*CONSIGNE*.
Recopiez intégralement le texte sur les femmes et la photographie, sans rien y modifier.

*EXTRAIT DU DOCUMENT*.
——————
Femmes et photographie : présences déterminantes et déterminées

Figure 1
Livernois & Bienvenu (Élise L’Heureux, veuve Livernois, et Louis Fontaine, dit Bienvenu), P. F. H. K. ? Poitras, enfant, entre 1866 et 1874, Épreuve à l’albumine argentique, 8,5 x 5,5 cm (image), MNBAQ, don de la collection Yves Beauregard, (2015.479).

Figure 2
Eugénie Pilon (s. d.), Mme Wing Sing et son fils, Montréal, Qc, 1890-1895, Halogénures d’argent sur papier monté sur carton, Procédé à l’albumine, 13.7 x 9.7 cm, MP-1984.44.1.2, Musée McCord Stewart.

Figure 3
Blossom Caron (1905-1999), Le Sommet, 1952, Épreuve à la gélatine argentique, Bibliothèque et Archives Canada / e011213413.

Figure 4
Thérèse Boivin, « Des plats d’acides remplacent les marmites de la cuisinière », Photo-Journal, Montréal, 18 août 1956, page 3, JOU 74 CON
Bibliothèque et Archives nationales du Québec.

Figure 5
Sorel Cohen (1936-), Le Rite matinal, 1977, Épreuve à développement chromogène (Ektacolor), 89.8 x 97.7 cm; image: 88.6 x 97.6 cm, Acheté en 1979, Collection MCPC, Musée des beaux-arts du Canada, Ottawa, Photo: MBAC.
——————
*JEU DE DONNÉES*.
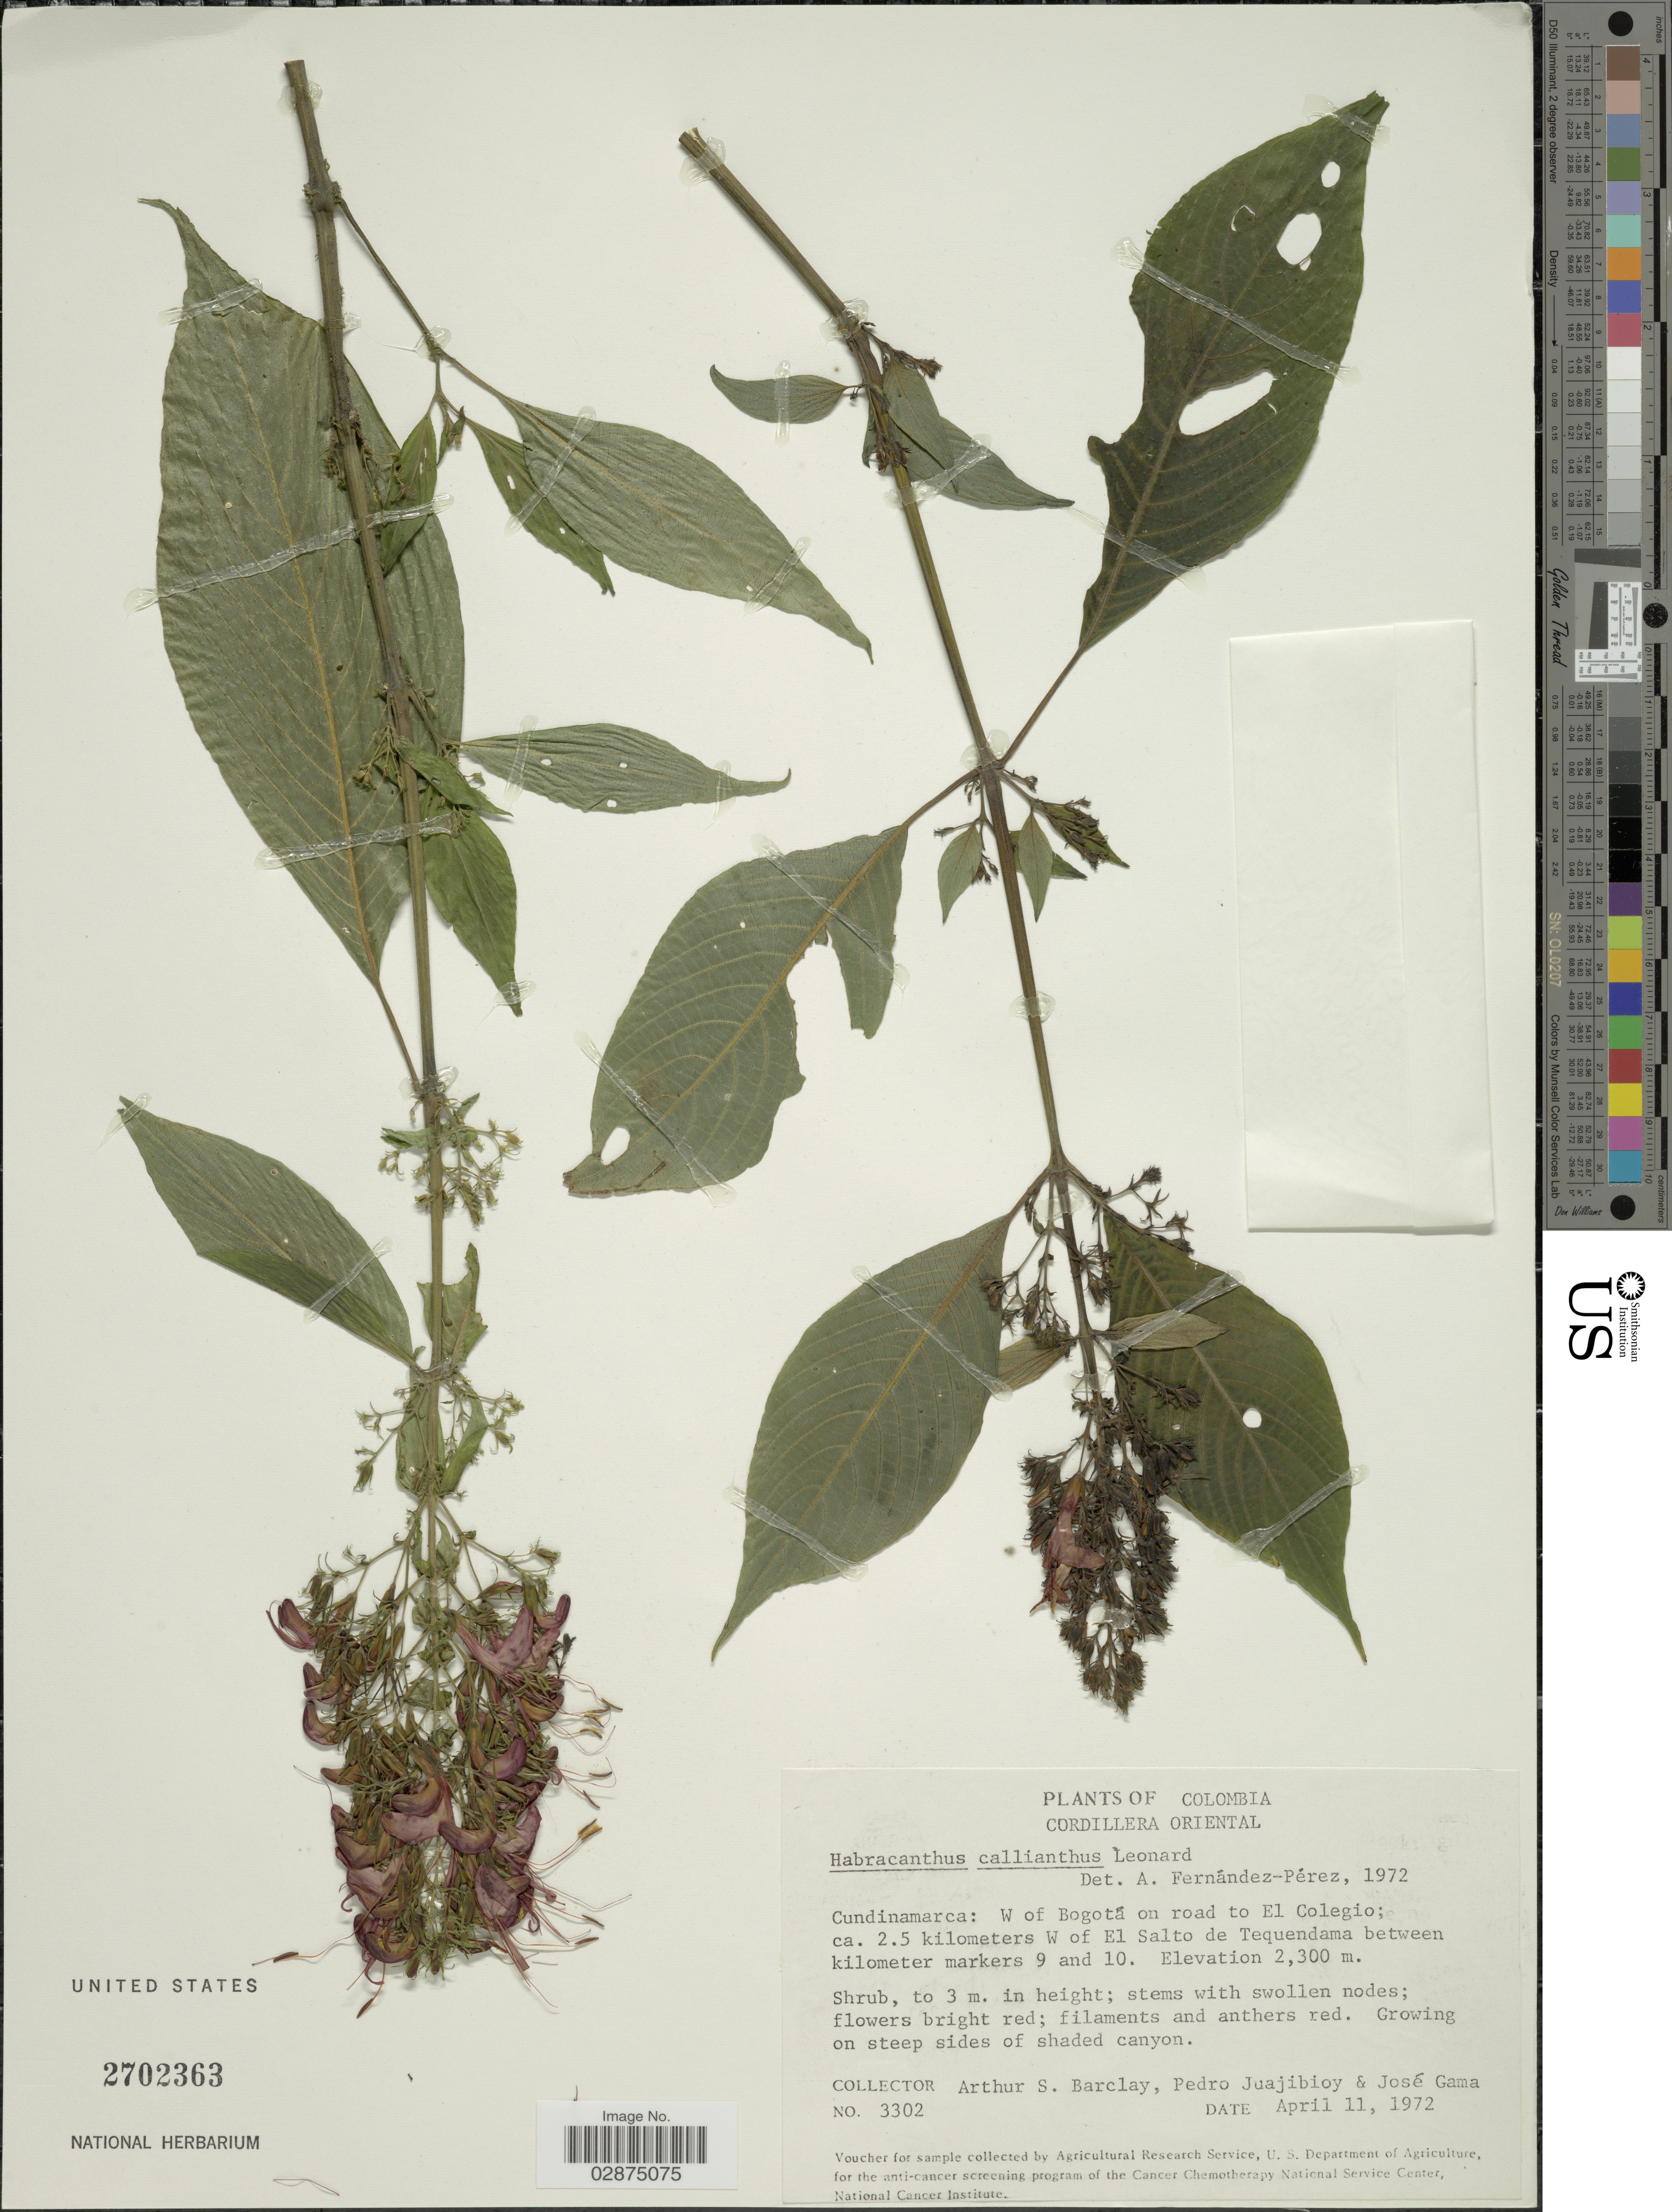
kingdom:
——————
*CORRIGÉ*.
Femmes et photographie : présences déterminantes et déterminées

Figure 1
Livernois & Bienvenu (Élise L’Heureux, veuve Livernois, et Louis Fontaine, dit Bienvenu), P. F. H. K. ? Poitras, enfant, entre 1866 et 1874, Épreuve à l’albumine argentique, 8,5 x 5,5 cm (image), MNBAQ, don de la collection Yves Beauregard, (2015.479).

Figure 2
Eugénie Pilon (s. d.), Mme Wing Sing et son fils, Montréal, Qc, 1890-1895, Halogénures d’argent sur papier monté sur carton, Procédé à l’albumine, 13.7 x 9.7 cm, MP-1984.44.1.2, Musée McCord Stewart.

Figure 3
Blossom Caron (1905-1999), Le Sommet, 1952, Épreuve à la gélatine argentique, Bibliothèque et Archives Canada / e011213413.

Figure 4
Thérèse Boivin, « Des plats d’acides remplacent les marmites de la cuisinière », Photo-Journal, Montréal, 18 août 1956, page 3, JOU 74 CON
Bibliothèque et Archives nationales du Québec.

Figure 5
Sorel Cohen (1936-), Le Rite matinal, 1977, Épreuve à développement chromogène (Ektacolor), 89.8 x 97.7 cm; image: 88.6 x 97.6 cm, Acheté en 1979, Collection MCPC, Musée des beaux-arts du Canada, Ottawa, Photo: MBAC.